Lauren M.G. Burt: How to do the bridal shower the right way
Weddings are one of the most joyous events in life for the couple and those in their lives. Before walking down the aisle, many smaller events take place, one of the most popular being the bridal shower. Some countries refer to the party as "kitchen teas" but the modern bridal shower originated in the U.S. in the late 1800s. Traditionally the event has been reserved for the bride-to-be to celebrate with her closest friends and female relatives. While party themes range from kitchen to lingerie showers, many general traditions remain. As a hostess, guest or bride, following shower protocol will leave the bride beaming, and her nearest-and-dearest remembering the experience fondly.

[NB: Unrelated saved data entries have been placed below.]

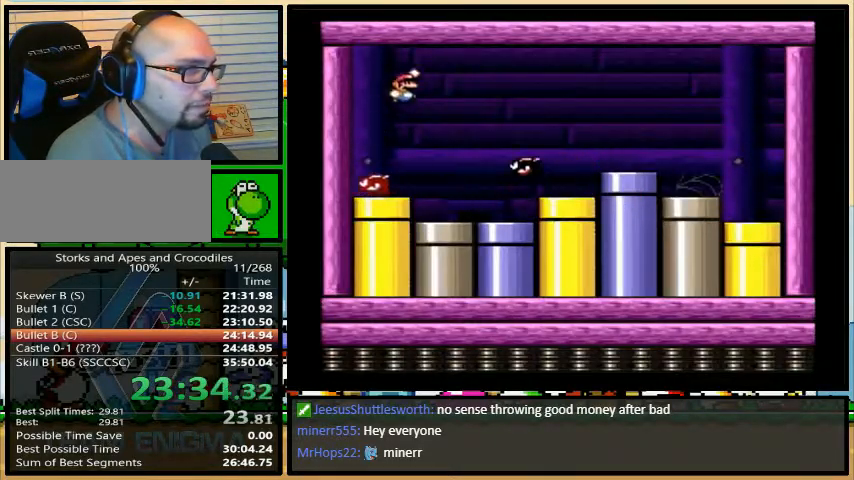
{"buttons": ["Y"], "events": [[67, "DPAD_LEFT", "down"], [333, "DPAD_RIGHT", "up"], [333, "DPAD_UP", "down"], [400, "B", "up"], [400, "DPAD_LEFT", "up"], [400, "DPAD_RIGHT", "down"], [400, "DPAD_UP", "up"], [433, "DPAD_RIGHT", "up"]]}
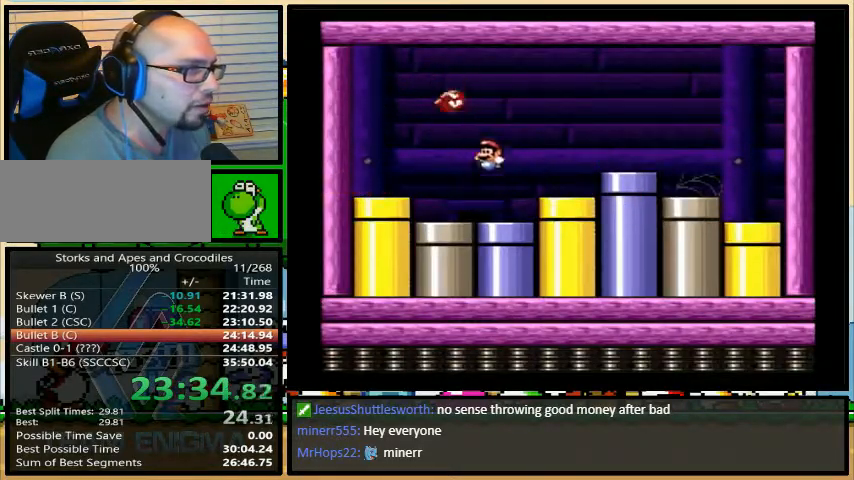
{"buttons": ["B", "Y", "DPAD_RIGHT"], "events": [[200, "DPAD_RIGHT", "down"], [467, "B", "down"]]}
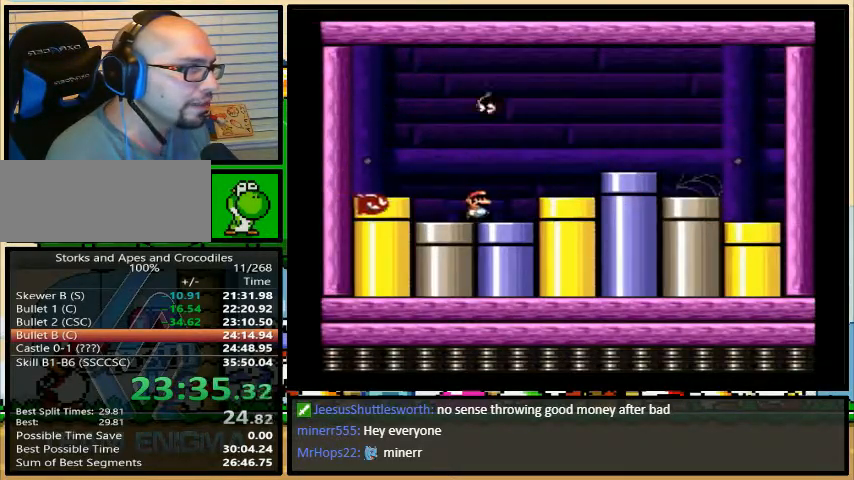
{"buttons": ["B", "Y", "DPAD_LEFT"], "events": [[100, "B", "up"], [433, "DPAD_LEFT", "down"], [467, "B", "down"], [500, "DPAD_RIGHT", "up"]]}
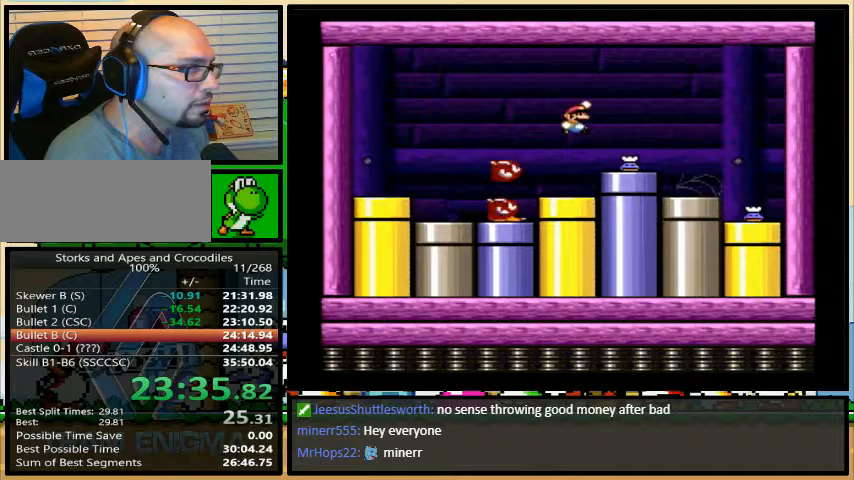
{"buttons": ["Y", "DPAD_LEFT"], "events": [[133, "B", "up"], [233, "B", "down"], [367, "B", "up"]]}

Hostess: Tradition states that close friends or the bridal party host the shower, which is usually the maid or matron of honor. One person or a group may host a shower, there is no set number on hostesses. Be sure it is friends who host, not the bride's family. If a bride's family wants to host an event, more appropriate options are an engagement party or a bridal party brunch. When organizing the shower, respect the taste and style of the bride. Keep surprises positive and fun. At the party, the bride and hostess should greet each guest upon arrival. When two people get married, family and friends meet and mix together who may not know each other. Making introductions allows people to feel more at ease.
Planning: Set the shower date a few months or at least two weeks from the wedding. When inviting guests, be sure to invite people who are also invited to the wedding. A person invited only to the shower — or any wedding event — who is not invited to the actual wedding is rude and a big no-no. Also, multiple showers are becoming more common, but avoid overlapping guests. You may want to include some people for everything, but asking them for multiple gifts, time and resources may result in unintended issues.

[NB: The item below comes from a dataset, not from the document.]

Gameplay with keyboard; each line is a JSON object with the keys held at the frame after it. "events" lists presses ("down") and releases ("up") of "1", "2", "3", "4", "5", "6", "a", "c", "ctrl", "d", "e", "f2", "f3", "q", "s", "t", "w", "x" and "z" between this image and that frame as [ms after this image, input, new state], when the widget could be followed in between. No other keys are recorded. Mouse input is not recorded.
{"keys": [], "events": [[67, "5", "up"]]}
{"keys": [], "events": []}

Invites: Luckily there are endless varieties of invites and stationary these days, just be sure to send invites via post mail four to six weeks prior. Save-the-dates should be the only electronic invite. The bride's gift registry should be included on the invitation. Always allow the bride to create or approve the guest list. And make sure she is aware of when guests will receive the invitation.
Guests: Once you receive the invitation, RSVP immediately. Guests are expected to bring a gift to the shower unless otherwise noted. Shower gifts are usually for the home, kitchen or entertaining. Stay within your budget and consult the gift registry. If you know the bride well, feel free to stray from the registry as long as the gift remains appropriate for the occasion.
Groom: Men — and the groom — are not traditionally invited to attend the shower. However, more men are becoming involved with the pre-wedding parties and couples showers are increasingly popular. And an old tradition is making its way back to popular culture with the husband-to-be stopping by the party before the gifts are opened or at the end to drop-off a bouquet of flowers to his bride and thank guests for attending.
Bride: Enjoy the shower and the experiences that a wedding creates. The bride's No.1 post-party duty is the thank-you notes. Promptly write and mail thank-you notes after every event someone hosts for you, and thank every gift giver. Before you say, "I do," put thank-you notes at the top of your to do's.